23 January 1803: The death of Arthur Guinness on this day. He founded a Brewing empire in 18th century Dublin whose products have spread around the World.
At 27, in 1752, Guinness's godfather the Archbishop of Cashel, bequeathed him £100 in his will. Guinness invested the money and in 1755 had a brewery at Leixlip, just 17 km from Dublin. He married his wife Olivia Whitmore in Dublin in 1761 and they had 21 children, 10 of which survived till adulthood. He wrote years later that:
"..one of my sons* is grown up to be able to assist me in this Business, or I wd not have attempted it, tho' prompted by a demand of providing for Ten Children now living out of one & twenty born to us, & more likely yet to come..."
* Arthur - his 2nd son
His big break came in 1759 when he came to Dublin City and set up his own business. He took a 9,000-year lease on the 4-acre brewery at St. James's Gate Dublin for an annual rent of £45. Dublin was then one of the great cities of Europe and expanding rapidly. There was a growing population of thirsty souls and a demand for cheap good ale to slake their thirst and drown their sorrows in a city of great wealth and abject poverty. Ale was overwhelmingly a drink of the lowers orders though.
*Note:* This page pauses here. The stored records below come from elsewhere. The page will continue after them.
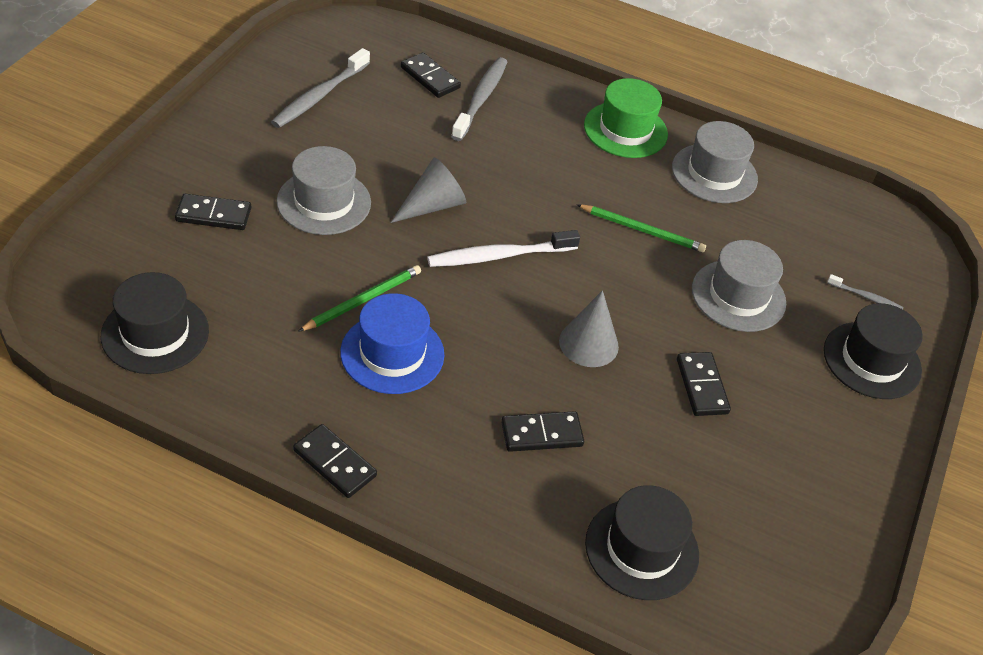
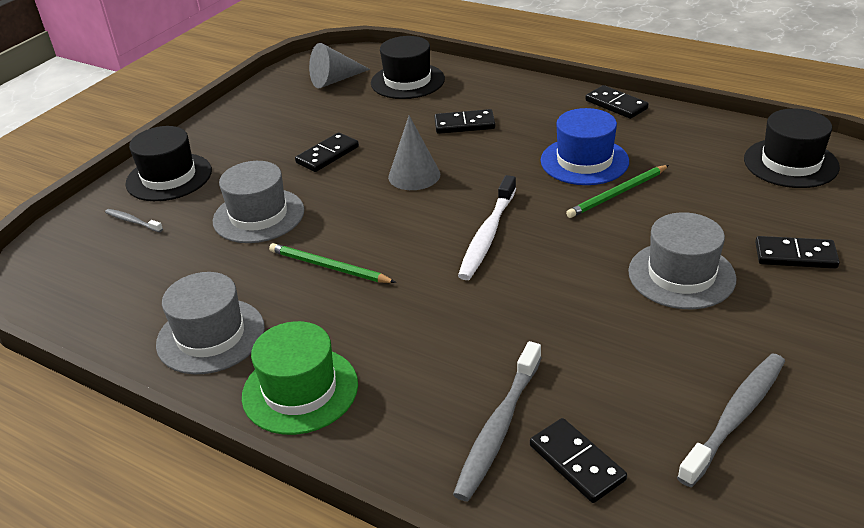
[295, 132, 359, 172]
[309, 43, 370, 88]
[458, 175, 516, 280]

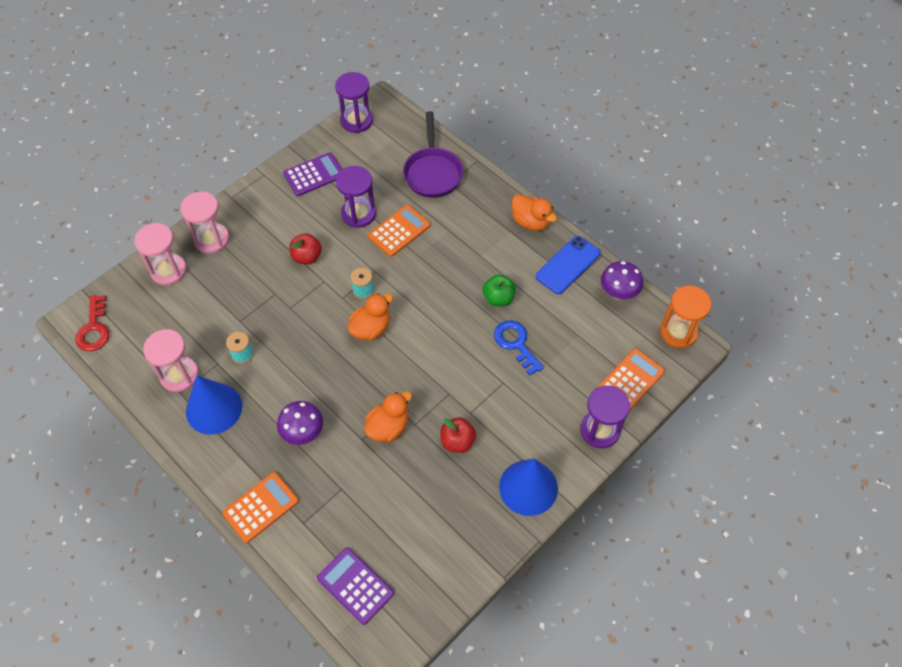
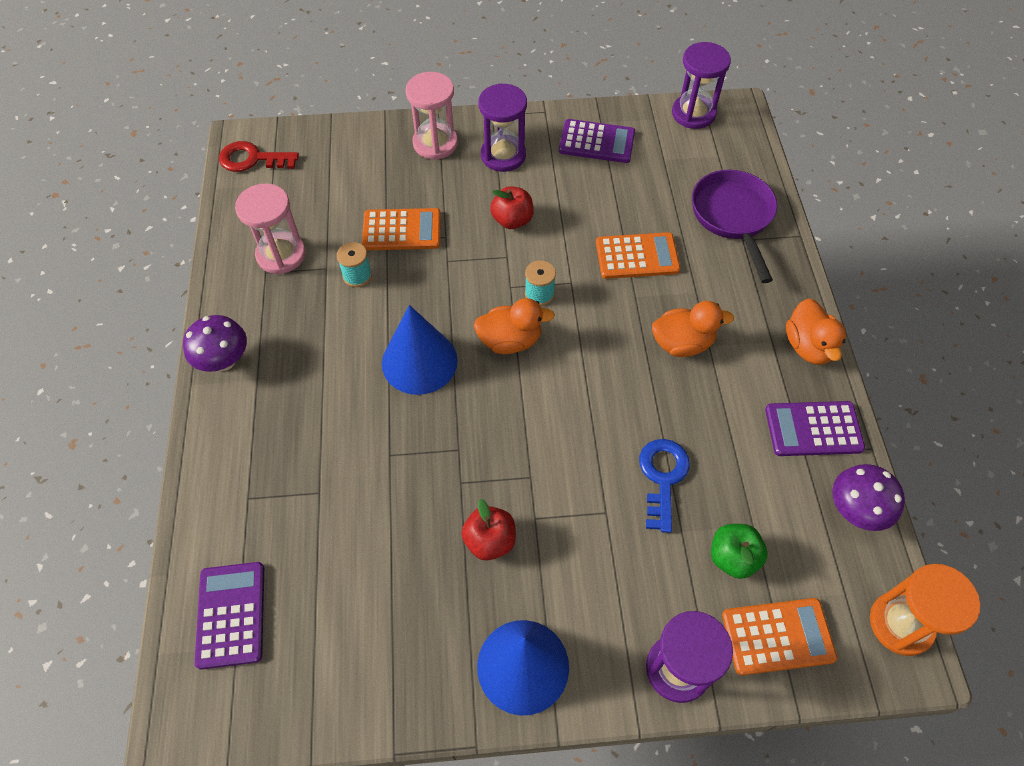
[183, 315, 247, 372]
[219, 141, 299, 172]
[362, 208, 441, 250]
[382, 305, 458, 395]
[479, 83, 527, 172]
[652, 301, 734, 357]
[692, 170, 777, 283]
[711, 524, 768, 579]
[765, 401, 865, 456]
[134, 223, 187, 286] (first image)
A good businessman had to come up with a product that would attract the attention of its customer base and sell at a price they could afford to spend on it. Ten years later, on 19 May 1769, Guinness first exported his ale: he shipped six-and-a-half barrels to Great Britain.
At the time Red Ales were all the rage and at first that is what Arthur Guinness produced. But a beverage dubbed ‘porter’ was becoming increasingly popular. It was a beer the company has become most famous for – porter stout – which was based on a London ale, a favourite of the street porters of Covent Garden and Billingsgate markets in that city. Arthur tried his hand at it from 1778 and it took off - it made Arthur a very wealthy man.
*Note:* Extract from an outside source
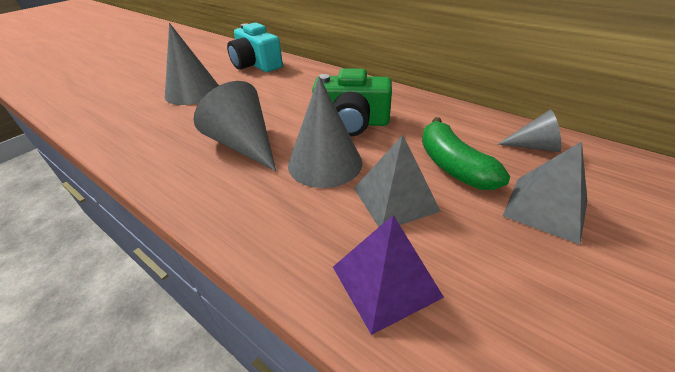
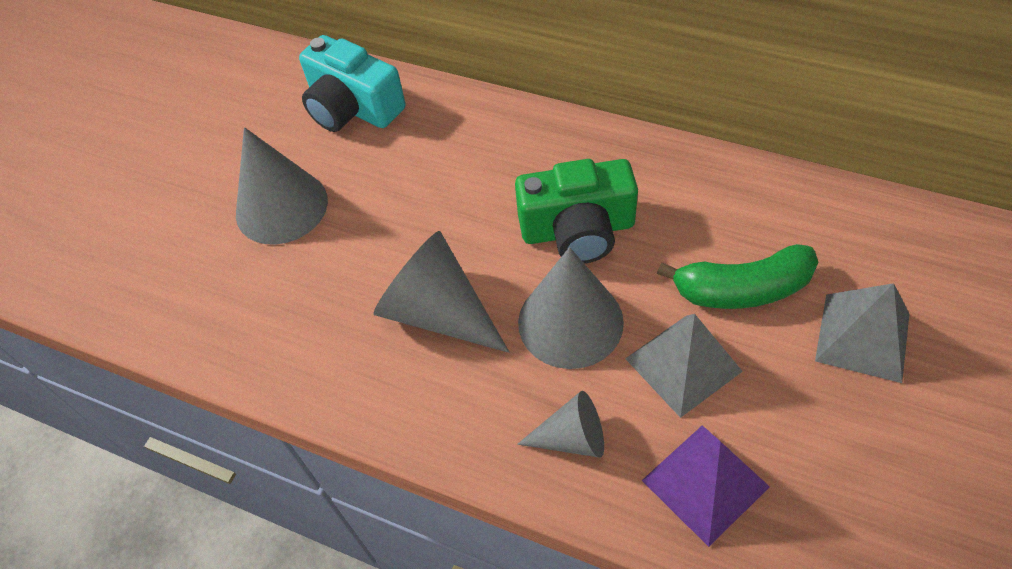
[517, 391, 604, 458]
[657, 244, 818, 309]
Arthur Guinness was not just a businessman though but took an active if not prominent part in the commercial and local government of the city of Dublin. He was one of the four brewers' guild representatives on Dublin Corporation from the 1760s until his death. Politics in Ireland was highly volatile at the time and Arthur Guinness steered a middle path through the dramatic and eventually bloody events of those years. He favoured Catholic Emancipation but opposed the United Irishmen who wanted a complete break with Britain through Revolution.
When he died in 1803 he left a thriving business that continues to this day. But the direct involvement of the Guinness family came to an end in the 1980s and it is now part of an international conglomerate known as Diago. It is still produced at St James Gate Brewery Dublin and the Guinness Visitor Centre there is the most popular tourist attraction in the Country.